INTERVIEWProcès du Carlton: Il n'y a pas de voyeurisme, on essaye de savoir s'il savait qu'elles étaient prostituées»

Procès du Carlton: Il n'y a pas de voyeurisme, on essaye de savoir s'il savait qu'elles étaient prostituées»

INTERVIEWPour Alexandra Hawrylyszyn, avocat pénaliste à Paris, «DSK subit la justice pénale comme un citoyen classique»...
Un dessin illustrant Dominique Strauss-Kahn, à la barre pendant le procès du Carlton, à Lille, le 10 février 2015.
Un dessin illustrant Dominique Strauss-Kahn, à la barre pendant le procès du Carlton, à Lille, le 10 février 2015. - BENOIT PEYRUCQ / AFP
Thibaut Le Gal

Propos recueillis par Thibaut Le Gal

Le grand déballage. Au procès du Carlton, les détails crus des actes sexuels ne manquent pas. «Je commence à en avoir assez de vos questions», a lâché DSK mercredi. «Je ne suis pas renvoyé pour "comportements sexuels dévoyés". Alors pourquoi revenir sempiternellement sur mes pratiques sexuelles?»

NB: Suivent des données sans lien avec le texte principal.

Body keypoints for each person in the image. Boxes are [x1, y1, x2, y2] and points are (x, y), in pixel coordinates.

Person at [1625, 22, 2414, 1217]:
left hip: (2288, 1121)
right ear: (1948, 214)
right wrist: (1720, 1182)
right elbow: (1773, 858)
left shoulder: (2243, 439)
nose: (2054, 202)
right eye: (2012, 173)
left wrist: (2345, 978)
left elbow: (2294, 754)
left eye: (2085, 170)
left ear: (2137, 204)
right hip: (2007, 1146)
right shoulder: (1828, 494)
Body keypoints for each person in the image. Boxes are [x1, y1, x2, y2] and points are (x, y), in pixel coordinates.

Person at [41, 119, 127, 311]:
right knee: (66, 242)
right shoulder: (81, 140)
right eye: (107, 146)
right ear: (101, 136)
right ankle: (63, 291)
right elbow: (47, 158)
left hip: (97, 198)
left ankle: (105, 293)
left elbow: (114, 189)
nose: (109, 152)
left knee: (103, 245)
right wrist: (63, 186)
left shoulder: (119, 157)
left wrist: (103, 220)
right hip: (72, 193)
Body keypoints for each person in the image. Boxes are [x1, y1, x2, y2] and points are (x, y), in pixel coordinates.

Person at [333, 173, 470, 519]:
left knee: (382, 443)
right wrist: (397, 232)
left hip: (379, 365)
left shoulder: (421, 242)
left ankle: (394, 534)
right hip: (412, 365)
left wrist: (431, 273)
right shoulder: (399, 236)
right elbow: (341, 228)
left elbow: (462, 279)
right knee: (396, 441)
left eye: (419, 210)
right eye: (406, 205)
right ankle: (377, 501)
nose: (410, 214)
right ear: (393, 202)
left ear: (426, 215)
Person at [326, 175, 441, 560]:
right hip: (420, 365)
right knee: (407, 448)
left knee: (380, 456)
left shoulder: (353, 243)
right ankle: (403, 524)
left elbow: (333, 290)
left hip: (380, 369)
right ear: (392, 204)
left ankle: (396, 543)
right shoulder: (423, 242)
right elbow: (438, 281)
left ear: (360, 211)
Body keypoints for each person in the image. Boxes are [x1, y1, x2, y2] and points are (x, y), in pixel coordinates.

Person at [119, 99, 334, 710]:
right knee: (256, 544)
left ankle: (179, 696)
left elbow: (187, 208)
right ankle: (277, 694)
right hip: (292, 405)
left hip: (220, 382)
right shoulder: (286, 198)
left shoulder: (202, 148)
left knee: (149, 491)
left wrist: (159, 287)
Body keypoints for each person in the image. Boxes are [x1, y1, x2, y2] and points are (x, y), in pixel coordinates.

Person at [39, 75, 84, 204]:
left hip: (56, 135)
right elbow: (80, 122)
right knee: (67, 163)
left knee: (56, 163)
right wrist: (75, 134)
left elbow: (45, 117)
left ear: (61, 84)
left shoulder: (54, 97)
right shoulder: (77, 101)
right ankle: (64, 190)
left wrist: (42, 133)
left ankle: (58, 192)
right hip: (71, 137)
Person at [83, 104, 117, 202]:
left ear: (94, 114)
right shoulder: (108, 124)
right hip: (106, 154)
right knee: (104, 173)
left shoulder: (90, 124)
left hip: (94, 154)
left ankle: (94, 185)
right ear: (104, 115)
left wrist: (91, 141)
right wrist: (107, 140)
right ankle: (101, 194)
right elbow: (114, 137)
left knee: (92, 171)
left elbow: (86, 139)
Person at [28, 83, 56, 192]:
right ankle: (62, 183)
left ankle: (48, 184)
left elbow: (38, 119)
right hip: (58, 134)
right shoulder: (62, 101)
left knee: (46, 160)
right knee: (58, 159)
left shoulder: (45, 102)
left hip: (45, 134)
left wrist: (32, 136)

Le procureur, les avocats, vont-ils trop loin dans les détails? 20 Minutes a posé la question à Alexandra Hawrylyszyn, avocat pénaliste à Paris, spécialisé dans les affaires de proxénétisme.

Ce déballage est-il normal dans ce type de procès?

De manière générale, dans les affaires sexuelles, c’est normal qu’on détaille de façon extrêmement précise ce que la victime a subi. Pour les affaires de mœurs, on a l’habitude d’aller assez loin dans les détails car il y a des pratiques sexuelles qui peuvent être qualifiées d’atteintes civiques à la personne, de violences, voire d’actes de torture et de barbarie. Pour qu’il y ait une bonne administration de la justice, on doit connaître toutes les informations.

Le fait que DSK soit un personnage public ne change rien?

Il n'y a pas de voyeurisme. Ce qu’on essaye de savoir, c’est s'il savait ou non que les femmes étaient de prostituées. Le même procès sans DSK ne serait peut-être pas autant relayé dans la presse, mais les questions posées sur les pratiques sexuelles seraient identiques. DSK subit la justice pénale comme un citoyen classique. Malheureusement pour lui, la justice est plus «dure» car c'est un personnage public et ce qui se dit au tribunal se retrouve dans la presse.

La protection de la vie privée ne s'applique donc pas ici?

Au pénal, il n’y a pas de limites. Vous ne pouvez pas vous retrancher comme au civil sur l’intimité. C’est déjà le procès de l’intime. Au civil, vous répondez ou non aux questions du tribunal qui en tirera ensuite les conséquences. Au pénal vous avez obligation de répondre.

Les prévenus n’ont donc aucune "protection"?

Non. Ce qui peut être ordonné, c’est un huis clos. Dans les affaires sexuelles, la partie civile peut le demander. Le président a alors tout pouvoir d’appréciation [La demande a été rejetée dans le procès du Carlton]. En l’espèce, le président se dit que la justice doit être rendue sereinement de façon publique. Il a peut-être estimé qu’il fallait faire les choses de manière transparente, pour que la décision que le tribunal prendra soit mieux comprise.

Pendant le temps de l’instruction, tout ce qui est révélé devant le juge est secret, par rapport à la présomption d’innocence. A partir du moment ou le prévenu est renvoyé devant le tribunal, le dossier est abordé oralement et publiquement. Tout ce qui est dit dans la salle devient public. Et peut être relayé dans la presse.

On a également pointé du doigt la pugnacité du procureur…

Un président doit avoir une instruction normalement impartiale. Mais le procureur lui son rôle, c’est d’être à charge. Donc il est fréquent d’avoir un procureur désagréable et virulent que d’avoir quelqu’un de complaisant et doux. Je ne dis pas que c’est bien et justifié, mais c’est plutôt classique.